19 Janeiro 2009 · Deixe um comentário

esfingeUltimamente tenho vivido intensamente esse processo de busca por autoconhecimento. Religiões, filosofias, ritos, rituais, artes, fármacos, e o que mais me instigar tem sido consumido pelo meu corpo e minha mente, num processo de resolução daquelas questões triviais do dia-a-dia: “quem sou eu?”, “para onde vou?”, “qual a minha função aqui?”.

O interessante de tudo isso, por mais que não resolvam de modo imediato minhas inquietações e angústias, é que no meio dessas buscas acabo cruzando com pessoas tão diferentes de mim e também tão parecidas comigo que, ocasionalmente, elas se tornam espelhos da minha alma.

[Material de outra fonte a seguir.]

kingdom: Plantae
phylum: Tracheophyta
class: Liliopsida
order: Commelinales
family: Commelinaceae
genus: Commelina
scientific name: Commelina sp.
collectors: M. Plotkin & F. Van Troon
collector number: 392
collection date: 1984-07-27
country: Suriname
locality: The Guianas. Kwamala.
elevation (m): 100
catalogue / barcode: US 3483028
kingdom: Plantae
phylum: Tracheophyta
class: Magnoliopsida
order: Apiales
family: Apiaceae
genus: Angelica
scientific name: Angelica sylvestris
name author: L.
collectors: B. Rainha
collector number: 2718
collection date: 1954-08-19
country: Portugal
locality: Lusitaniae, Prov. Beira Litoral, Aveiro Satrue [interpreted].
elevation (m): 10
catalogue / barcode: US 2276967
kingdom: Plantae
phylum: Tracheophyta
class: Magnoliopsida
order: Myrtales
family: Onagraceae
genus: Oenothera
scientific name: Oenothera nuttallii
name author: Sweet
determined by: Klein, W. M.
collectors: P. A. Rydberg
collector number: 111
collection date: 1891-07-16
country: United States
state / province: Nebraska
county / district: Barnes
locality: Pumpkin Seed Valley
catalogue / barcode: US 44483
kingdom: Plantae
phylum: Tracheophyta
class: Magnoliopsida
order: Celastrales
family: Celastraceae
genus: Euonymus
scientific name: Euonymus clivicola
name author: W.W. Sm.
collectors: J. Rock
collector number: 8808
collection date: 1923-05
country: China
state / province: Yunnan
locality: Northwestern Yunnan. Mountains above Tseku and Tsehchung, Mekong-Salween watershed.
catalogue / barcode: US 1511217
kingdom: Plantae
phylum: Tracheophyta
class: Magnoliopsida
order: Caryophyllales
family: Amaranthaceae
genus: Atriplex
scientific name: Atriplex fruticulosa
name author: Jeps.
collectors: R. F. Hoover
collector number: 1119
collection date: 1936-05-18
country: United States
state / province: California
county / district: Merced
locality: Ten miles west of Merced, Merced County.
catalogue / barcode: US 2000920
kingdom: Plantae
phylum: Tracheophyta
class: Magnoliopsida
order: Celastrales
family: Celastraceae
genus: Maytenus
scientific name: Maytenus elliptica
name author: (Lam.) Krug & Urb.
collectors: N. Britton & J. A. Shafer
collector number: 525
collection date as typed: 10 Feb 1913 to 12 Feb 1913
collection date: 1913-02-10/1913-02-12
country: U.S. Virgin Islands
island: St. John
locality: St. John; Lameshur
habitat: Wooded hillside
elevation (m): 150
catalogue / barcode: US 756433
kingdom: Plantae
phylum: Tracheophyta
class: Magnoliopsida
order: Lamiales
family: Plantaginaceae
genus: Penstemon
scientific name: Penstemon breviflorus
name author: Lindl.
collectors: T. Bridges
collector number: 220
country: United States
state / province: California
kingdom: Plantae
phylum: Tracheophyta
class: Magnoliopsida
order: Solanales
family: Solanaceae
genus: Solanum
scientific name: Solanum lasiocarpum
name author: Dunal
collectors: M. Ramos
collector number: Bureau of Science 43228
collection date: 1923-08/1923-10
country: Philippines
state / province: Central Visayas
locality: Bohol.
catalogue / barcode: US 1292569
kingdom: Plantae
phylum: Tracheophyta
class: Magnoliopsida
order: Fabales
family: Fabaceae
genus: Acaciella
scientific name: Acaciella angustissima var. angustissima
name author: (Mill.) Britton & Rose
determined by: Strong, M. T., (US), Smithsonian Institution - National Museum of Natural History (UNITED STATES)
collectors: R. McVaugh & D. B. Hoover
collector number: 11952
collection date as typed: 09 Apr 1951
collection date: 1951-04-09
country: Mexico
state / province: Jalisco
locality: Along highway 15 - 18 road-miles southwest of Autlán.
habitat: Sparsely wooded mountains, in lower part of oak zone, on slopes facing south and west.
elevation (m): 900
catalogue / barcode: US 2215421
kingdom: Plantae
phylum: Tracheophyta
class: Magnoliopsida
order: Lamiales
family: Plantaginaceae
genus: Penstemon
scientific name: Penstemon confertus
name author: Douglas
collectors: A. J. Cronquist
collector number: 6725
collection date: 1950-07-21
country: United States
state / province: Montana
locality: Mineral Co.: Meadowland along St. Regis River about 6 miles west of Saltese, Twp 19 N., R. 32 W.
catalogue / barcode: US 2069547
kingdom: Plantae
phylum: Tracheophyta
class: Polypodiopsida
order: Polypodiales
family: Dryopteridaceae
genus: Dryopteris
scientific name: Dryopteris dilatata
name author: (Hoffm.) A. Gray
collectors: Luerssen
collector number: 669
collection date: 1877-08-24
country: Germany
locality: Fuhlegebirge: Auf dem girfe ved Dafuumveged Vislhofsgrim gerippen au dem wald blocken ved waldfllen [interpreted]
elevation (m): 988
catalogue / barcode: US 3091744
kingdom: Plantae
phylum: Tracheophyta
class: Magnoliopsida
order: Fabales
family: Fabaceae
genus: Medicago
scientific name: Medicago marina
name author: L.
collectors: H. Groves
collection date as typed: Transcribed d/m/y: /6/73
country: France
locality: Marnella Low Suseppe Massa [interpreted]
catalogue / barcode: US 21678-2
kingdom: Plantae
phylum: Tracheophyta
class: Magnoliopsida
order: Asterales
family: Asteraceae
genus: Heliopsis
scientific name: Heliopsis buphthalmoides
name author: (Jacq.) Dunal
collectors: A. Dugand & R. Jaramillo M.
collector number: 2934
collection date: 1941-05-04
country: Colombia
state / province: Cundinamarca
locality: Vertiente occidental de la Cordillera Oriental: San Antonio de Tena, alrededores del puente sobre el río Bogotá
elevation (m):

Cada vez eu descubro, por meio do outro, uma particularidade minha. Uma forma de enxergar o mundo, um jeito especial de falar com as pessoas, uma maneira de cuidar dos laços humanos. Há quem diga que é extremamente necessário eu ter cuidado para que essas pessoas não me levem toda a energia. Acredito nisso. Tem pessoas que me fazem cruzar a rua para que eu não me sinta mal depois de um simples “oi, tudo bem?”.

Da mesma forma, há pessoas totalmente distintas de mim, que, quando tento me aproximar, surgem barreiras naturais em nossas relações, como se fosse um muro de concreto, que impede um contato real e próximo. As visões de mundo, a forma de lidar com os próprios sentimentos, a maneira de lidar com o outro são tão diferentes, que prefiro me preservar.

Outras vezes, acabo descobrindo que não estou sozinho aqui. A loucura que eu vivo não é assim tão exclusiva. Chega a me confortar a idéia de que existem muitas pessoas por aí pensando as mesmas besteiras que eu. Independentemente da forma como eu me visto, do saldo a minha conta bancária, ou da educação que recebi dos meus pais, há desejos, ambições e sonhos que são adquiridos naturalmente na vida.

Digo que hoje sou viciado em pessoas. Às vezes a dose não é das melhores. Você experimenta, sente o gosto amargo e vê que seu paladar é para aquilo. É possível que a dose se repita, mas você já sabe quais serão os efeitos colaterais, então é melhor evitar. Outras pessoas deixam um gosto adocicado na memória, que permanece, que dura, fica, mas que vai se diluindo ao longo do tempo, até que você já nem se lembra mais do que você sente falta.

Acho que no fim, não nos lembraremos mais de gosto algum; mas o que fica são as experiências, os contatos e as degustações de palavras, olhares, suores. Bom apetite!